The next day, we headed out to Iota, out in the country, to see a courir. Our Air BnB host counselled us to arrive early, perhaps fearing for the relative state of the chicken. For those who don’t know, a courir de Mardi Gras involves a group of revellers going house to house, the homeowner throwing a chicken from the roof (they can sortof fly, right?), running after the chicken, catching the chicken (this becomes harder the longer the courir takes, as participants indulge in more and more beer) and encouraging the home-owners to give them money and/or food items in a version of the stone soup story.

We waited amidst lots of semi-sober people, locals and tourists alike, listening to a kick-ass band, avoiding the stares of the motorcycle gang lounging about on one corner. We ate hot-from-the-fryer beignets, dusted with icing sugar and I chatted in French with a traditional Cajun Mardi Gras mask-maker.

We caught the revellers’ return–a colourful, rag-tag group of people in traditional costume, drunk as lords, swinging a couple of half-dead chickens around. The band took a break as the parade passed the viewing platform in the middle of town.
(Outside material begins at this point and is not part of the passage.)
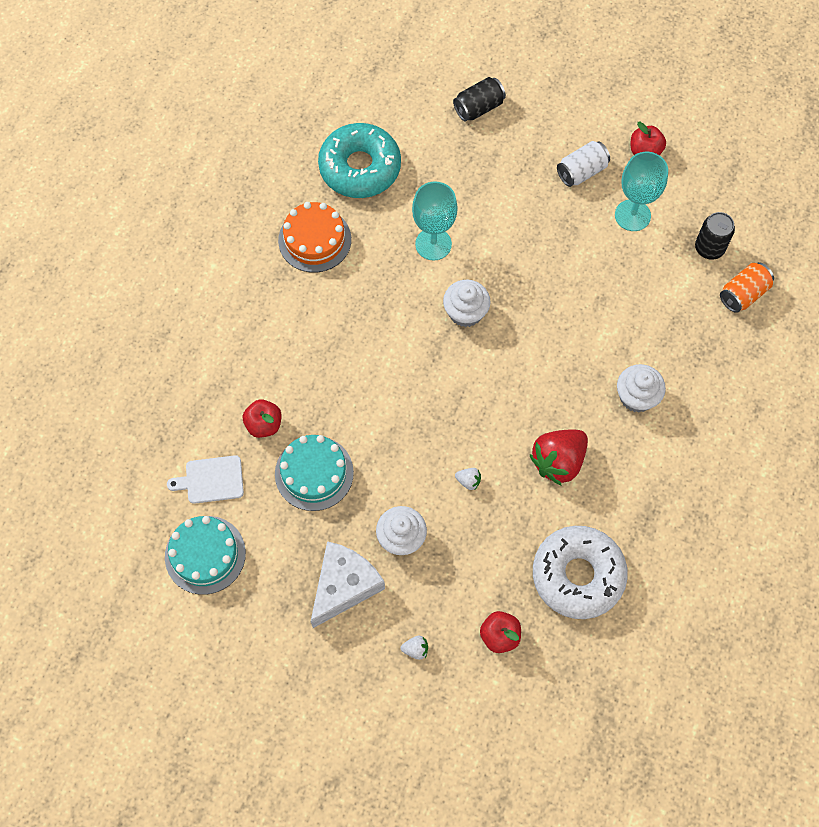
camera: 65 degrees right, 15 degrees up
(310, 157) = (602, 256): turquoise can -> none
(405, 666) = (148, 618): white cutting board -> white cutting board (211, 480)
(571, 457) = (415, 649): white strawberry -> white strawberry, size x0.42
Then, all the costumed revellers got out and approached the crowd en masse, some caked with mud (I assume the chicken gave them a little trouble during certain chases), holding out and pecking at their hands (hard to do when balancing a beer), wanting a donation.

It was..uhm…disconcerting? Let’s stick with that. I’m not sure what transpired for the rest of the festival–I think the band might have started up again–but it was time for us to go. I’m pretty sure Lent started with hangovers for everyone, as any good Mardi Gras celebrant will tell you.

On the way out, we spotted a cage full of chickens. A local fellow said that these ones were spared from the gumbo pot–I asked if they’d gotten a presidential pardon, like the Thanksgiving turkey. That led to an interesting discussion on politics and why Trump was the candidate best suited for leading America into battle.

A somewhat fitting end to a really weird day.